See example charts under “Review the Burndown.”

Prepare the Chart for the Sprint

Between each Planning Ceremony and the first scrum of its sprint:

  1. Add up the total number of estimated hours from all task notes.
  2. Use one color of marker or sticky dot to mark that total on the left (vertical) axis.
  3. Use a straight edge to draw a line from that mark to the last sprint day on the bottom axis.
    Note: This is your ideal burndown line.

Use the Chart

Hold your scrums in front of this board and:

  1. As people update their to-dos, calculate and jot down their net changes across all tasks.
    Example: Sharma closed one task that had 2 to-do hours, but raised the to-dos on another from 3 to 4, for a net change of -1 (-2 +1 = -1). You note, “-1.”
  2. After the last person reports, total the net change numbers you wrote down.
  3. Apply the total net change to the previous day’s to-do total.
    Note: The new total could be higher, for example if a task was added.
  4. Mark a dot in the current day’s column using a marker of a different color from the ideal line.
  5. Draw a line from the previous day’s dot to the current one, using the same color as the dots.
    Note: A line chart is faster for a paper version than the bar charts shown below.

Start in Minute 1

A group of people standing in a circle and talkingThe Daily Standup meeting or “scrum” is one of the simplest elements of Scrum, yet I regularly see it go wrong. Granting there is no “wrong” way to do Scrum, there are many ways to have these meetings go longer than intended and waste somebody’s time every day. The method I use aligns with most Scrum methods and books I’ve seen and with small-group psychology; achieves the intended goals; and minimizes wasted time.

Start the meeting on time by applying the “absence equals consensus” rule ruthlessly (if you have implemented it). A meeting that starts five minutes late every day will waste nearly a half hour of labor time each week for each person who shows up on time (5 days x 5 minutes = 25 minutes). Start on time, and people will adjust their behaviors to get there on time. For virtual meetings, set up a recurring Web conference at that time, and log into it before the meeting time to deal with the occasional connection problem.

* * * * *

• **WHAT IS EXPECTED**
Pick up the Scrum standup text after its last sentence and carry it on for a few more paragraphs. The material after this point comes from a separate source.

• **SUPPLIED DATA**
* * * * *

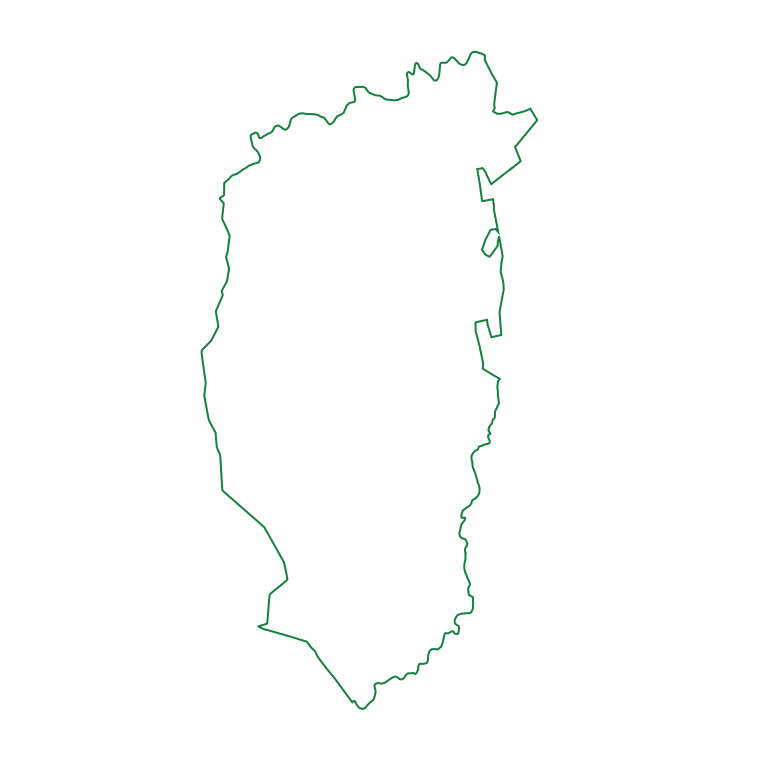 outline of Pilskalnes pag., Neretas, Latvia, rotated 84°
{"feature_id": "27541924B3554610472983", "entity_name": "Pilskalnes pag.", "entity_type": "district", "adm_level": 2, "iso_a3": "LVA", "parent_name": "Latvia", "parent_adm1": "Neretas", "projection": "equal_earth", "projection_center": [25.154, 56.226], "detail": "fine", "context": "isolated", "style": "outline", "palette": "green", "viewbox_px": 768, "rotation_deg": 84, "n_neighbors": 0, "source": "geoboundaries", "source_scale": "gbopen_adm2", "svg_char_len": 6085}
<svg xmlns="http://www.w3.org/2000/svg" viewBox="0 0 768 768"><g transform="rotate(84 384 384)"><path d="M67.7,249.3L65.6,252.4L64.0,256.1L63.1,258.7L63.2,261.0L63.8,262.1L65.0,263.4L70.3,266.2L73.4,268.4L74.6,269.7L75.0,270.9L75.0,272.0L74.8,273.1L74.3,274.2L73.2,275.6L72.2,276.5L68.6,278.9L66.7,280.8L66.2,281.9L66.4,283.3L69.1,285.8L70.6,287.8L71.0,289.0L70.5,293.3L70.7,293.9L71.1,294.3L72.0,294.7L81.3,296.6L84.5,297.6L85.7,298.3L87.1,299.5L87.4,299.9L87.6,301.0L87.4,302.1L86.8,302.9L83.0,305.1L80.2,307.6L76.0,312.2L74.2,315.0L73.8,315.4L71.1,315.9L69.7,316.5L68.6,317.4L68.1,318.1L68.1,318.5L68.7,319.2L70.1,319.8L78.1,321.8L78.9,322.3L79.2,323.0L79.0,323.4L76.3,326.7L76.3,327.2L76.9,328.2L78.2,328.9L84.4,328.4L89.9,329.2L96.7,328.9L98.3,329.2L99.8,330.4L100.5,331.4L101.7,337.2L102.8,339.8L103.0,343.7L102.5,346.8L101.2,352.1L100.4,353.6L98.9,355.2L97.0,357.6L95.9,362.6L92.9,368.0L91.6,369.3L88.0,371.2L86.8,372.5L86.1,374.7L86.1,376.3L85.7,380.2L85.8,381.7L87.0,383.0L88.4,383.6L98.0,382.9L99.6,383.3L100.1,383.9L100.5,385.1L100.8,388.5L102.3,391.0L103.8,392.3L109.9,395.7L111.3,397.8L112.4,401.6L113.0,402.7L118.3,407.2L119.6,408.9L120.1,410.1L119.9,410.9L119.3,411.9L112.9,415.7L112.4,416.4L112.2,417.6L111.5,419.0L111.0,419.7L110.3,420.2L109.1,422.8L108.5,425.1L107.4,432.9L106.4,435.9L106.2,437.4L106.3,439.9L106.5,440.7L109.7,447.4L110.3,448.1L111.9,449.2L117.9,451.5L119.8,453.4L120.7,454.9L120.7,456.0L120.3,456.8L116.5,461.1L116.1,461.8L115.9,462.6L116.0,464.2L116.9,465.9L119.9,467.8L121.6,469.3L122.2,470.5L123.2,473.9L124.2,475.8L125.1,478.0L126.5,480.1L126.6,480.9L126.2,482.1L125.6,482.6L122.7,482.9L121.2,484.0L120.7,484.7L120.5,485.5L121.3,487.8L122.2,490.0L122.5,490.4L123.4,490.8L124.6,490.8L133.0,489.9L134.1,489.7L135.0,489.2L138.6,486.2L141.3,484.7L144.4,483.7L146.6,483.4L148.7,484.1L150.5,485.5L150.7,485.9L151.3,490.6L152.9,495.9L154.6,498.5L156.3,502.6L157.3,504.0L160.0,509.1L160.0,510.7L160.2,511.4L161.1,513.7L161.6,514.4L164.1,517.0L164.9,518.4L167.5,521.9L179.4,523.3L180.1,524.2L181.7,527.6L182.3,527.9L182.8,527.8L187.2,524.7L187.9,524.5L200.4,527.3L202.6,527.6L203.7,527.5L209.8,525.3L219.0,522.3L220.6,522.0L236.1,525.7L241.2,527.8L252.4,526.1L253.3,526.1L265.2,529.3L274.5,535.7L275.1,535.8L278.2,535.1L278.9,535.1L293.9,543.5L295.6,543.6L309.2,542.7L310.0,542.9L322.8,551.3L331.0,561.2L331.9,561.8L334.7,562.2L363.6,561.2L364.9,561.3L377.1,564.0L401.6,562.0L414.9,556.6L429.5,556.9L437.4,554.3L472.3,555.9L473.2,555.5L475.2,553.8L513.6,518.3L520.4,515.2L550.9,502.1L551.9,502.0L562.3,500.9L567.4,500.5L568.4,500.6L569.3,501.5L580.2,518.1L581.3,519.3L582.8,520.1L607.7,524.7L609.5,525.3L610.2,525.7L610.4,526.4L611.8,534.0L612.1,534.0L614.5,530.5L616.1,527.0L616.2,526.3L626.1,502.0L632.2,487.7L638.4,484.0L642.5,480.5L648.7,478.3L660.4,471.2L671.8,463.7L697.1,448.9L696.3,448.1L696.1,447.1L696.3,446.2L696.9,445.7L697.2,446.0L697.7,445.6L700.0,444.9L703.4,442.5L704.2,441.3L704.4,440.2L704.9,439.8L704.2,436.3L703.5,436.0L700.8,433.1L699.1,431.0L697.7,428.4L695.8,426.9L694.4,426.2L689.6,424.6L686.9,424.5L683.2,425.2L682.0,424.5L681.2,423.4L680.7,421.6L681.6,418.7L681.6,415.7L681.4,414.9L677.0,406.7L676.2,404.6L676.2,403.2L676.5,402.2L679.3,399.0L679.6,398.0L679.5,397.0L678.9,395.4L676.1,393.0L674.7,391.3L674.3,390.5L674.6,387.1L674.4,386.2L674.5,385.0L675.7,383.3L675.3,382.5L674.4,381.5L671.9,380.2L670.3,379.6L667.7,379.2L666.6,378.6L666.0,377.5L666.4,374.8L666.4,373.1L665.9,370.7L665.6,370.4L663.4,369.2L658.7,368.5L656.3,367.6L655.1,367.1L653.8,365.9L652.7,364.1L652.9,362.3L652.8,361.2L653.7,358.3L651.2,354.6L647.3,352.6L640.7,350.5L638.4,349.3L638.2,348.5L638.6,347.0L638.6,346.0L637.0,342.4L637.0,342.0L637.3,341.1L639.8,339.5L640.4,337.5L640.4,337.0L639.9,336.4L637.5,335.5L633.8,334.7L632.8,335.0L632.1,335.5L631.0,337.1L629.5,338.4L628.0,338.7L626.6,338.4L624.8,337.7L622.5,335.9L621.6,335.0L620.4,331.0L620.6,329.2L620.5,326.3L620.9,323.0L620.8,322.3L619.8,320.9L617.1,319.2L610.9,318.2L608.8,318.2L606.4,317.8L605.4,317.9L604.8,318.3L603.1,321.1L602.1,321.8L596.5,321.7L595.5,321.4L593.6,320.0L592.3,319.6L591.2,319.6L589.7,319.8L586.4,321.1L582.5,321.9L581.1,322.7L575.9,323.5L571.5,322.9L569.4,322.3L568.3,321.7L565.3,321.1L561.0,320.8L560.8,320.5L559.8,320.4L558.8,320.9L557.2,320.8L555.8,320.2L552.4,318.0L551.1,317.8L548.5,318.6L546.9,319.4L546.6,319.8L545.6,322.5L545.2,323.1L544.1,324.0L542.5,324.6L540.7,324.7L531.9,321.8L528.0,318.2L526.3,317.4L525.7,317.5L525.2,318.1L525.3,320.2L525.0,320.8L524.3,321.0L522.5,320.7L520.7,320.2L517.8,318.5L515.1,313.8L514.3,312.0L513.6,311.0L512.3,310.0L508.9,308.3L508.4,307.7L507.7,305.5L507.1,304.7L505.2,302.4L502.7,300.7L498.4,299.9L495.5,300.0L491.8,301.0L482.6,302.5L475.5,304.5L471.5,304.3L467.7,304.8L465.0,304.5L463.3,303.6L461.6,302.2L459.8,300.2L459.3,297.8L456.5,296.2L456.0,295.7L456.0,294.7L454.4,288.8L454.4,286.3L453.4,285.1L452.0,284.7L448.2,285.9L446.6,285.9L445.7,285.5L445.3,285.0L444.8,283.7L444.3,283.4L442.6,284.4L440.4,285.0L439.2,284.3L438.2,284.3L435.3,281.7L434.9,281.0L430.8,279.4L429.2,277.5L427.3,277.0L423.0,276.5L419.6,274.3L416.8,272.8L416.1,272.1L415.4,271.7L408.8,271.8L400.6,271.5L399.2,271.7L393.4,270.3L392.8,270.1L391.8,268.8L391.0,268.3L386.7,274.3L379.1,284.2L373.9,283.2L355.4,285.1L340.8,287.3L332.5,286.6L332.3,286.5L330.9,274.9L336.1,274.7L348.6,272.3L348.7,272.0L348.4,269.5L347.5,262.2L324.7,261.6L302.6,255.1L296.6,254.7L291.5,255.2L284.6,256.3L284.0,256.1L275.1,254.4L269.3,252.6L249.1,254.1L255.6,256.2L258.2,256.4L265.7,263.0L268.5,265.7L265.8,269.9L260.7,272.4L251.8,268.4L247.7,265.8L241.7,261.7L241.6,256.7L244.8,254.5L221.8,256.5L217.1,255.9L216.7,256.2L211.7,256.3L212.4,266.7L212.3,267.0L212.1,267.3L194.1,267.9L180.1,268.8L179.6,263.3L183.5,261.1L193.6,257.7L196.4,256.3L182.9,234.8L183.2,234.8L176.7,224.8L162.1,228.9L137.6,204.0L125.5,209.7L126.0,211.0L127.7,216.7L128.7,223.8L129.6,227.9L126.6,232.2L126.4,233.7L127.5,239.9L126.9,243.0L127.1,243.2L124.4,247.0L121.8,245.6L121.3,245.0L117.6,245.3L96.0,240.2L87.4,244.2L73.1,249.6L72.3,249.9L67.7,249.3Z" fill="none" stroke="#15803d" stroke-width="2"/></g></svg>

* * * * *

• **RESULT**
If people are late, they miss out on other members’ reports, which is the tardy person’s problem. Have them give their report, and if they need information from someone else, they’ll have to track it down themselves after the meeting (or check the tracker). Ask anyone who misses the entire meeting or arrives after it is done to send a report by e-mail to the whole team.

As the name of the meeting implies, in collocated teams everyone physically capable of standing should do so. This helps to prevent meetings from dragging out. Choose a space large enough to accommodate everyone in a circle or oval, including anyone in a wheelchair or otherwise needing to sit due to physical issues. Virtual teams that can gather in separate conference rooms should do so instead of dialing in from their desks. Of course, if the team is mostly individuals in separate locations, there is no need to insist on standing!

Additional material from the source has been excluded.